The CADR rating ensures that if a product claims to purify a space up to 300 sq. ft., that it has been tested and verified to be true. It also tells you exactly how well the device can get rid of certain types of indoor contaminants.

The CADR rating measures three types of air pollution:

  • Dust
  • Tobacco Smoke
  • Pollen

The measurement for each category can range anywhere between the numbers 10-450 and is displayed as a set of three numbers. For example, a CADR rating may be 200/220/190 where 200 refers to dust, 220 to tobacco smoke and 190 to pollen.

The higher the number, the more effective the air cleaner is at removing that type of contaminant.

When you’re comparing two or more air cleaners that have a similar square footage rating and include the CADR rating, those three numbers will clue you into which product is actually the better purchase for eliminating specific contaminants.

Energy Consumption

Just like other home appliances, air purifiers require electrical energy to operate.

Since air purifying devices need to run continuously in order to keep the air clean and purified, you’ll want to consider the amount of energy a device uses before buying it.

Most air purifiers use between 5-200 watts of power.

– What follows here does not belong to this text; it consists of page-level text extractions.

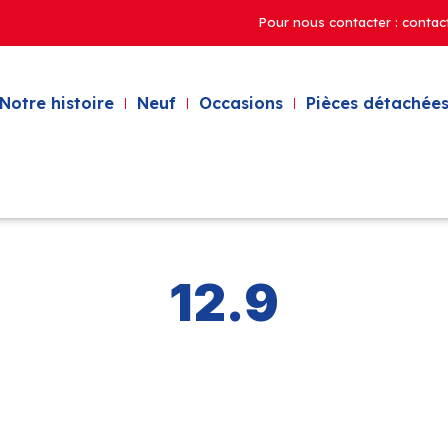
Pour nous contacter : contac
Notre histoire
Neuf
Occasions
Pièces détachées
12.9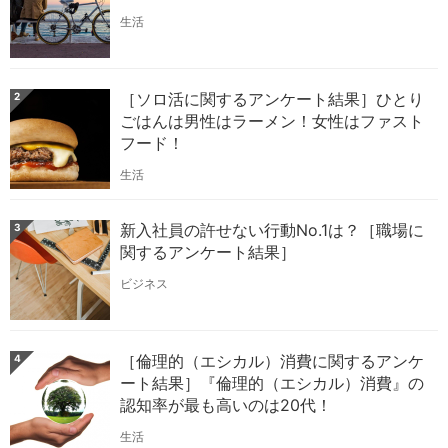
生活
［ソロ活に関するアンケート結果］ひとり
2
ごはんは男性はラーメン！女性はファスト
フード！
生活
新入社員の許せない行動No.1は？［職場に
3
関するアンケート結果］
ビジネス
［倫理的（エシカル）消費に関するアンケ
4
ート結果］『倫理的（エシカル）消費』の
認知率が最も高いのは20代！
生活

It’s best to find a device that carries the Energy Star rating, which ensures that it uses the least amount of energy possible and is the cheapest to operate.

Trusted brand – Air purifier buyers guide

A list of companies you can trust include:

  • Airfree
  • Airocide
  • Air Doctor
  • Alen Air
  • Austin Air
  • Blueair
  • Coway
  • Dyson
  • Envion
  • Fellowes
  • GermGuardian
  • Hamilton Beach
  • Holmes
  • HoMedics
  • Honeywell
  • Hunter
  • IQAir
  • Levoit
  • O-ION
  • Oreck
  • Rabbit Air
  • SilverOnyx
  • TruSens
  • Vornado
  • Whirlpool
  • Winix

Any of the air purifiers produced by these manufacturers above will be a top-notch choice.

Also, any marketing claims these companies make for a product are most likely accurate too.